Greetings,
I just spent the last seven hours digging deep into the internals of
BackupPC to figure out why a backup was failing. I finally managed to
fix the symptom of the problem, but not the root cause. I'm writing to
y'all about it because (a) perhaps my narrative will be enough for
someone who is more familiar with the code to find and fix the root
cause, and (b) the visible manifestation of the problem was the dreaded
"backup failing with SIGPIPE" problem to which there are many
references, but few solutions, on the Web. Since not many people are as
stubborn as I am, I may be the first person who actually debugged this
all the way to the end, so it is possible that other people who are
having the SIGPIPE problem are having it for the same reason as I was
and don't know it.
The backup was being done using rsync over ssh. I ran strace on the
rsync process on the client and discovered that rsync was claiming right
before exiting that it was unable to allocate memory ("out of memory in
receive_sums"), which was strange because the client machine didn't
appear to be anywhere close to running out of RAM.

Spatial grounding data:
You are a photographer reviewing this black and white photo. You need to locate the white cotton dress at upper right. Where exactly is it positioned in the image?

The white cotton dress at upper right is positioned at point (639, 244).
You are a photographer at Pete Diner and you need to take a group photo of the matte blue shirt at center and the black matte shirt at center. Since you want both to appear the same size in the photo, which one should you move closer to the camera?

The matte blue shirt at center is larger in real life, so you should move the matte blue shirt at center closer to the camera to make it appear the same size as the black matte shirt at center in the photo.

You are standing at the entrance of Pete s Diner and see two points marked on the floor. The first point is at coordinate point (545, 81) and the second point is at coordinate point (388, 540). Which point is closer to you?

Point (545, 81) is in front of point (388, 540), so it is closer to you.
--
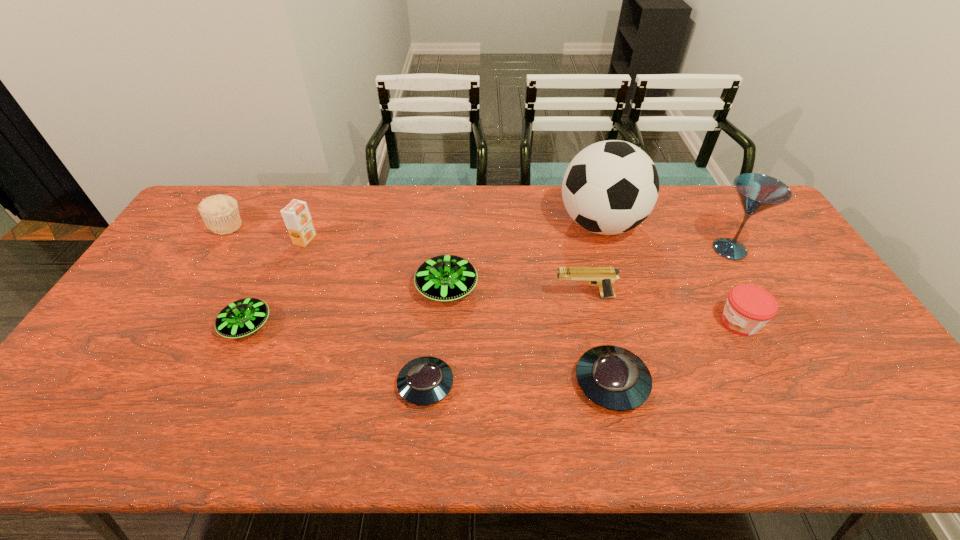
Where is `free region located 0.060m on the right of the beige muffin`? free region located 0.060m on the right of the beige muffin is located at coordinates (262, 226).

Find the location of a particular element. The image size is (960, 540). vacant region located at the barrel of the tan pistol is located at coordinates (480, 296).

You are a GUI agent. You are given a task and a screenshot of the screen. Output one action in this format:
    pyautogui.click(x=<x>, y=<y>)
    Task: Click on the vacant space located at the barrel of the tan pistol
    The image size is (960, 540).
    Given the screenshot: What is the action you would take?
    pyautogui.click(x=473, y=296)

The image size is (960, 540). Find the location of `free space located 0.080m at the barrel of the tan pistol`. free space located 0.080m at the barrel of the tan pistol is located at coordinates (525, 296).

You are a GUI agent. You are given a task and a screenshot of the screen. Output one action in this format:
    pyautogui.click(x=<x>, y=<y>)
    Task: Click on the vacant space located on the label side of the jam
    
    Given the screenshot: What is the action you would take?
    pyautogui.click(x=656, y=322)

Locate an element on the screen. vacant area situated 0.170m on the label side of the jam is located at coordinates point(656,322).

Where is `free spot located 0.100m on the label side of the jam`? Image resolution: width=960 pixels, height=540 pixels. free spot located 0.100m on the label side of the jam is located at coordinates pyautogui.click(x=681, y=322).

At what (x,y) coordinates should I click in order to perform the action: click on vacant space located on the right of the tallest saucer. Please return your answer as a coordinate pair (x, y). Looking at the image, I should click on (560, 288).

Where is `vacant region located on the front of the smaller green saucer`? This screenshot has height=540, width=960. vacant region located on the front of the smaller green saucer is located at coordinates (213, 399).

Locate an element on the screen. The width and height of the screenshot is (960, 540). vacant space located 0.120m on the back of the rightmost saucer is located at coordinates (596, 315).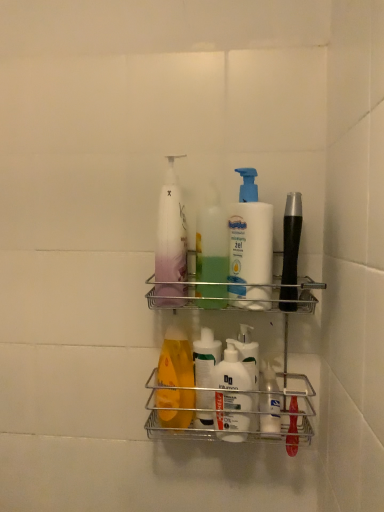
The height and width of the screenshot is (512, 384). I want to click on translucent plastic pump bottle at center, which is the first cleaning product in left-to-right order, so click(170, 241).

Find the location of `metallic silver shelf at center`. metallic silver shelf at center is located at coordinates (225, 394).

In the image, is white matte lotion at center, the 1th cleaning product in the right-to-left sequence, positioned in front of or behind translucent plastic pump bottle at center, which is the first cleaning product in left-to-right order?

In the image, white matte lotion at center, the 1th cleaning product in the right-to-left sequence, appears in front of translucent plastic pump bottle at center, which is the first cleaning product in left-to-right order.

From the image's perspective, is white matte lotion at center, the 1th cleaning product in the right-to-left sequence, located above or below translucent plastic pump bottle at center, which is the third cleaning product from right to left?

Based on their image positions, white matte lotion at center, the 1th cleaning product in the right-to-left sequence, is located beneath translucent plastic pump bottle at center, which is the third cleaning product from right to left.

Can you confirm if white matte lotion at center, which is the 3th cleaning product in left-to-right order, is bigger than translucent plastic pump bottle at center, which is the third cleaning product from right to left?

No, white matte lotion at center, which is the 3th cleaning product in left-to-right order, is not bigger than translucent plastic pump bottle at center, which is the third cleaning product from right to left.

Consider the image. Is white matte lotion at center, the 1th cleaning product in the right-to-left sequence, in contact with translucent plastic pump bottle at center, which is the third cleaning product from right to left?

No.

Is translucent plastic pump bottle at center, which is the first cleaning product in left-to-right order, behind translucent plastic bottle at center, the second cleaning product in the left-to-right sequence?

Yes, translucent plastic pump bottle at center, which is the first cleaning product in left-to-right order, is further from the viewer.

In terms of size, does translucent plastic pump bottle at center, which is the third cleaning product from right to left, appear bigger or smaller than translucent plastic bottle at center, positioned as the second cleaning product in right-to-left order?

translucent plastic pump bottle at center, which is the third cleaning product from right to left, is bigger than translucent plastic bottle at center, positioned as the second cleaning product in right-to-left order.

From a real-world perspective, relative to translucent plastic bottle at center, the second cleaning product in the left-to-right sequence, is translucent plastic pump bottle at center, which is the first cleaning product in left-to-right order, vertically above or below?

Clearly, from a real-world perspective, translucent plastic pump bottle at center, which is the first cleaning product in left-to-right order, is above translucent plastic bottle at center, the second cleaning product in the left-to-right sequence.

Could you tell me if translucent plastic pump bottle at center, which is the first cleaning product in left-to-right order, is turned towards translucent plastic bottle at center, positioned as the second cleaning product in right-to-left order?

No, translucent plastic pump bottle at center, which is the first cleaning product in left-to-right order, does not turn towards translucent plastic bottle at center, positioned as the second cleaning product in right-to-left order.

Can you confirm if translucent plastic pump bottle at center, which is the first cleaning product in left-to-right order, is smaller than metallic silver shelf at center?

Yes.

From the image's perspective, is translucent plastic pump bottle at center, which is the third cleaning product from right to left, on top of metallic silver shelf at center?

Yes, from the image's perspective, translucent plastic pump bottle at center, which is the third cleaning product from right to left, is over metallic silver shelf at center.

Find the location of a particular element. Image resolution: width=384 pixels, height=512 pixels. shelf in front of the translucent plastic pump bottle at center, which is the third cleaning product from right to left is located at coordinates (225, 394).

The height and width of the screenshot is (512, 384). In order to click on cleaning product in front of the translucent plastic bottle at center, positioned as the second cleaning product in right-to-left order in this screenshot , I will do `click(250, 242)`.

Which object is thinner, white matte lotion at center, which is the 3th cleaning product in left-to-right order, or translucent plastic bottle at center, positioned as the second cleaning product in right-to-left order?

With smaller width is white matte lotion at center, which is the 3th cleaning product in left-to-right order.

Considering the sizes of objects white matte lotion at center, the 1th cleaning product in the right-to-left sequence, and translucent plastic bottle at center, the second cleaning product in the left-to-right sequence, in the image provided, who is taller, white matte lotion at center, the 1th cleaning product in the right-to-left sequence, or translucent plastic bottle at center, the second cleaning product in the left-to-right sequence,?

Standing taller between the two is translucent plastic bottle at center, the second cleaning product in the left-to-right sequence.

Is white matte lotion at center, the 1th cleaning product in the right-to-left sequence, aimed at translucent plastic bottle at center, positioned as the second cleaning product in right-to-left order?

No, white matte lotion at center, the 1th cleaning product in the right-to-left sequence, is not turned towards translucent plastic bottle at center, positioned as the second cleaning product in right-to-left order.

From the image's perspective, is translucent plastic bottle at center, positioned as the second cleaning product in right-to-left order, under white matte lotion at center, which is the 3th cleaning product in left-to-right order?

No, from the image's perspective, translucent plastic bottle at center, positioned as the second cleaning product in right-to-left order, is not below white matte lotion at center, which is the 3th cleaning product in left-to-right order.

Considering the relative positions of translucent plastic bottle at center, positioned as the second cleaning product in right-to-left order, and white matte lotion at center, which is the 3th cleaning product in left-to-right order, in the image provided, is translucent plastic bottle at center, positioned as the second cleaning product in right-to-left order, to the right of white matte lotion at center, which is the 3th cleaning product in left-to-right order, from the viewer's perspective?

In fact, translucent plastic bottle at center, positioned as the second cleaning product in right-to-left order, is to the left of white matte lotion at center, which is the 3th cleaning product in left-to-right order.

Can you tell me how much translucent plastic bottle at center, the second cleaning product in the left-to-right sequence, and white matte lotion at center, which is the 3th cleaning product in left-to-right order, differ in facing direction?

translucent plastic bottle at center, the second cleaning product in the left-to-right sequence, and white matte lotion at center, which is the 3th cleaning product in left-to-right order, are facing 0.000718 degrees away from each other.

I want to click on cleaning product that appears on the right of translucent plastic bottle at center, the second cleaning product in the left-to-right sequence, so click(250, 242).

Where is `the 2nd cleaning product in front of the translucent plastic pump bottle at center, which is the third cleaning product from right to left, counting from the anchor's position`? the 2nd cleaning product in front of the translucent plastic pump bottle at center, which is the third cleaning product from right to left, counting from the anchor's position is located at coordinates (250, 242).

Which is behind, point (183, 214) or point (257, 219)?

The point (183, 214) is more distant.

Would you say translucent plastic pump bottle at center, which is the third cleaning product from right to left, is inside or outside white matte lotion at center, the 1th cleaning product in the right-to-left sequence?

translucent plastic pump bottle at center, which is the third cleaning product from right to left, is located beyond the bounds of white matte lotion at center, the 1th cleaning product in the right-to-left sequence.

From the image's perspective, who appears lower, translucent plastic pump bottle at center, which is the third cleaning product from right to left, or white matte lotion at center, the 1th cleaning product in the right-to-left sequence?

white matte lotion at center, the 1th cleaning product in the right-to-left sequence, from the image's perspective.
* * *
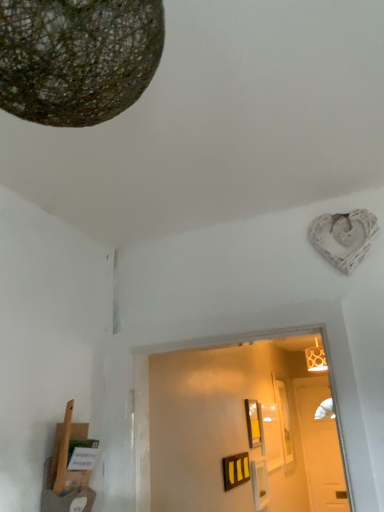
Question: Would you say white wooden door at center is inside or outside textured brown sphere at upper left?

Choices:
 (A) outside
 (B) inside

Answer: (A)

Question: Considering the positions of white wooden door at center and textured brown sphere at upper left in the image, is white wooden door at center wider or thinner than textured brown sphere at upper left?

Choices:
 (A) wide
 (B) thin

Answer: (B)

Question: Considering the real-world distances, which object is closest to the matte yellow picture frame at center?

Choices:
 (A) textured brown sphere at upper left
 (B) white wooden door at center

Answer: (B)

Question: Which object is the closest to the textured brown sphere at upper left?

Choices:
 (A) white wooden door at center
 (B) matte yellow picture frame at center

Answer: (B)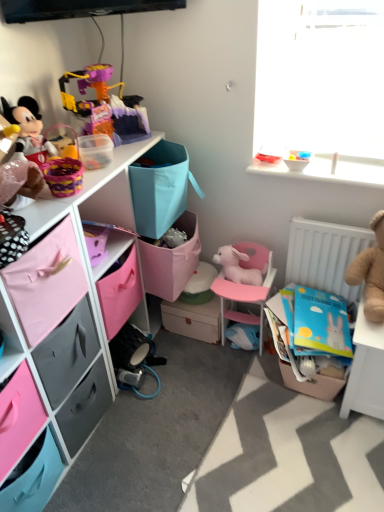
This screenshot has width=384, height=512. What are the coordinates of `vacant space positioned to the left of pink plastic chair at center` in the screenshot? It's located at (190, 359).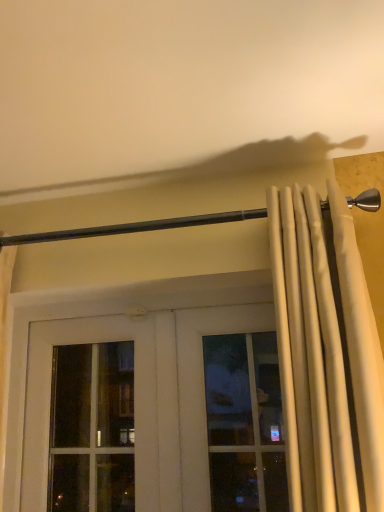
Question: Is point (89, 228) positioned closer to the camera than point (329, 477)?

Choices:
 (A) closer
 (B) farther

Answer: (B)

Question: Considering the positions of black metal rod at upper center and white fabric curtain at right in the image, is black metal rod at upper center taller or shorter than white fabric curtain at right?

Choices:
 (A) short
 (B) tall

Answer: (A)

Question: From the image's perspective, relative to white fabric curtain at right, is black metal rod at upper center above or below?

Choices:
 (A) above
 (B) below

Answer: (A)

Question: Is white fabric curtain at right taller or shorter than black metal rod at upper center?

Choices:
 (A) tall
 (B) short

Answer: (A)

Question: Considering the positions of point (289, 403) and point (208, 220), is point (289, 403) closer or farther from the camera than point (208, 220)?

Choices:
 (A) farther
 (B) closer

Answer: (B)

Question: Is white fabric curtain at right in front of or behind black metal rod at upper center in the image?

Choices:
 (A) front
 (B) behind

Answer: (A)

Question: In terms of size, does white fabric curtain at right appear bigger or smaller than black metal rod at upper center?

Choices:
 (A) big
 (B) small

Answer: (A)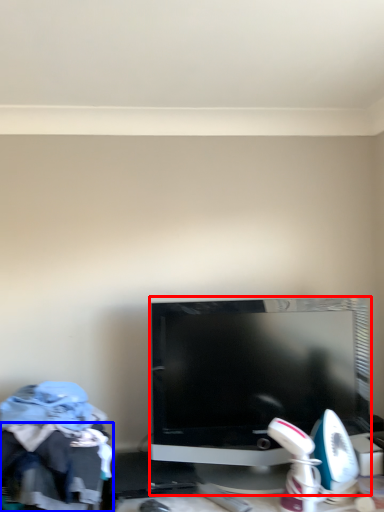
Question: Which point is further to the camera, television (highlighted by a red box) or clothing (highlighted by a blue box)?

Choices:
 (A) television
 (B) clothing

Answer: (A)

EXERCISE REQUIREMENTS:
[a] According to the BackupPC message, how long did the writer spend digging into the internals of BackupPC?
[b] Continue the message about the failing BackupPC backup from its last sentence.

ANSWERS TO THE TASKS:
[a] Seven hours.

[b]
I ended up recompiling rsync on the client with debugging symbols and
without optimization, and then attaching to it in gdb while running the
backup, to find out just why it was claiming to be unable to allocate
memory. From this, I discovered that it was receiving a file size from
the other end (i.e., from File::RsyncP) which was so outrageously large
that it didn't even try to allocate the memory to hold the checksums for
the file. In particular, this code in the rsync's util.c came into
play, and the return statement I've put in bold was actually being
executed:
#define MALLOC_MAX 0x40000000
void *_new_array(unsigned int size, unsigned long num)
{
if (num >= MALLOC_MAX/size)
return NULL;
return malloc(size * num);
}
>From this, I went digging into File::RsyncP on the server, and from
there into BackupPC::Xfer::RsyncFileIO, and from there into
BackupPC::Attrib.
What I discovered, to my surprise, was that in the last successful
backup of this host, somehow a single attribute structure in a single
attrib file got corrupted. The symptom of the corruption was that the
sizeDiv4GB value for that file was set to 4294967295, which if I'm not
mistaken is the signed value -1 cast to an unsigned. The actual size of
the file in question was only 300 bytes, so obviously sizeDiv4GB should
have been set to 0. This backup was made with BackupPC 2.1.2.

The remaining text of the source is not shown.